Qualche perplessità, però, rimane anche secondo il Country Manager di GData. Prima di tutto per la scelta di affidare tutto a un decreto ministeriale. “L’uso di questo atto lascia dubbiosi sull’efficacia del piano nel medio e lungo periodo” spiega Vada. “Non avendo forza normativa è necessario che sia al più presto corroborato da proposte legislative che ne permettano la piena attuazione”.
A preoccupare, però, è anche l’assenza di riferimenti quantitativi e temporali. “Manca una chiara indicazione delle scadenze legate all’attuazione degli obbiettivi indicati nel piano. Soprattutto, non sono indicate le risorse economiche messe a budget per supportare questi obbiettivi ambiziosi”.
“I 150 milioni di euro stanziati della finanziaria 2016 sono insignificanti rispetto alle reali esigenze. Tant’è vero che sono già stati tutti utilizzati prevalentemente per le spese di personale” prosegue.
L’ultimo rilievo riguarda invece la creazione di un centro di certificazione nazionale delle tecnologie ICT e il cosiddetto fondo di investimento in start up innovative. “Il primo, che verosimilmente sarà legato alle centrali di acquisto della PA (Consip), fa suonare un campanello di allarme se si guarda alle recenti esperienze delle grandi gare pubbliche” nota Vada.

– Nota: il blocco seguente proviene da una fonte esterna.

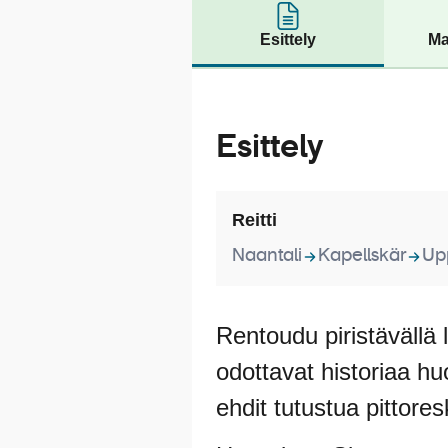
Esittely
Ma
Esittely
Reitti
Naantali
Kapellskär
Up
Rentoudu piristävällä l
odottavat historiaa hu
ehdit tutustua pittore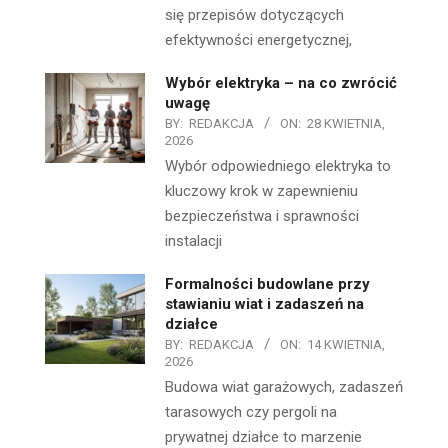
się przepisów dotyczących
efektywności energetycznej,
Wybór elektryka – na co zwrócić
uwagę
BY:
REDAKCJA
ON:
28 KWIETNIA,
2026
Wybór odpowiedniego elektryka to
kluczowy krok w zapewnieniu
bezpieczeństwa i sprawności
instalacji
Formalności budowlane przy
stawianiu wiat i zadaszeń na
działce
BY:
REDAKCJA
ON:
14 KWIETNIA,
2026
Budowa wiat garażowych, zadaszeń
tarasowych czy pergoli na
prywatnej działce to marzenie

“Il rischio, anche in questo caso, è che diventi l’ennesimo sbarramento per le piccole e medie imprese dell’IT nazionale e un lasciapassare per le grosse multinazionali. L’investimento in startup, per quanto in generale sempre lodevole, non sembra ricoprire un ruolo cruciale nello sviluppo delle capacità difensive nazionali. Un intervento diretto nel mercato del venture capital, rischia di disperdere le (poche) risorse disponibili. Sarebbe più coerente concentrarsi nella ricerca e nella formazione” conclude.
Di “un tentativo di recuperare il tempo perduto” parla invece Marco Bavazzano, CEO di Axitea. “Personalmente ritengo che si stia procedendo nella direzione giusta anche se permane il problema della disponibilità delle risorse economiche per la realizzazione degli interventi perché il Piano Nazionale non definisce nulla di specifico a tal riguardo salvo che sarà il DIS (Dipartimento delle Informazioni per la Sicurezza) a gestire tali risorse, ed è chiaro che senza l’allocazione di risorse adeguate non sarà possibile raggiungere i risultati indicati, per lo meno nei tempi che l’escalation della minaccia renderebbe necessario”.
Bavazzano mette a fuoco poi un punto specifico, che a suo giudizio finora non ha trovato spazio nelle linee guida e tanto meno nel piano d’azione formulato in questo nuovo rilascio, che avrebbe un’importanza strategica per il miglioramento della cyber security posture dell’intero paese.
“Mi riferisco a una linea d’azione che potrebbe permettere di innalzare il livello di protezione delle nostre Piccole e Medie Imprese (PMI), che come ben sappiamo rappresentano il vero motore dell’economia nazionale e attualmente sono il vulnus più significativo della sicurezza delle nostre infrastrutture critiche” spiega il CEO di Axitea.
“I cyber criminali intenzionati a colpire una grande azienda sono ben organizzati a sfruttare le vulnerabilità dell’anello più debole all’interno del suo ecosistema di partner e fornitori composto per l’appunto da PMI. In quest’ottica il mio suggerimento è quello di implementare un laboratorio per la qualificazione di security provider e PMI all’interno di un sistema premiante per l’accesso a servizi di tipo bancario e assicurativo, con l’obiettivo di riconoscere che la protezione dal rischio cyber diminuisce oggigiorno in modo considerevole il rischio d’impresa”.
Il laboratorio che Bavazzano ha in mente si articolerebbe su due livelli: il primo dovrebbe far uso di competenze specialistiche molto elevate, per verificare la rispondenza dei servizi di sicurezza erogati dai provider alle PMI a una serie di criteri di qualità ed affidabilità che sono ritenuti essenziali per garantire un adeguato livello di protezione.
Il secondo livello, diffuso capillarmente sul territorio per garantire prossimità con le PMI e adeguata capacità di gestione delle richieste, dovrebbe invece fornire un cyber rating alle imprese sulla base di un’autovalutazione della rispondenza a misure minime di sicurezza da specificare, e l’adozione di servizi di prevenzione e gestione incidenti cyber da provider certificati dal laboratorio di primo livello.
“Questo meccanismo determinerebbe un ciclo virtuoso con importanti benefici sulla sicurezza nazionale” conclude Bavazzano.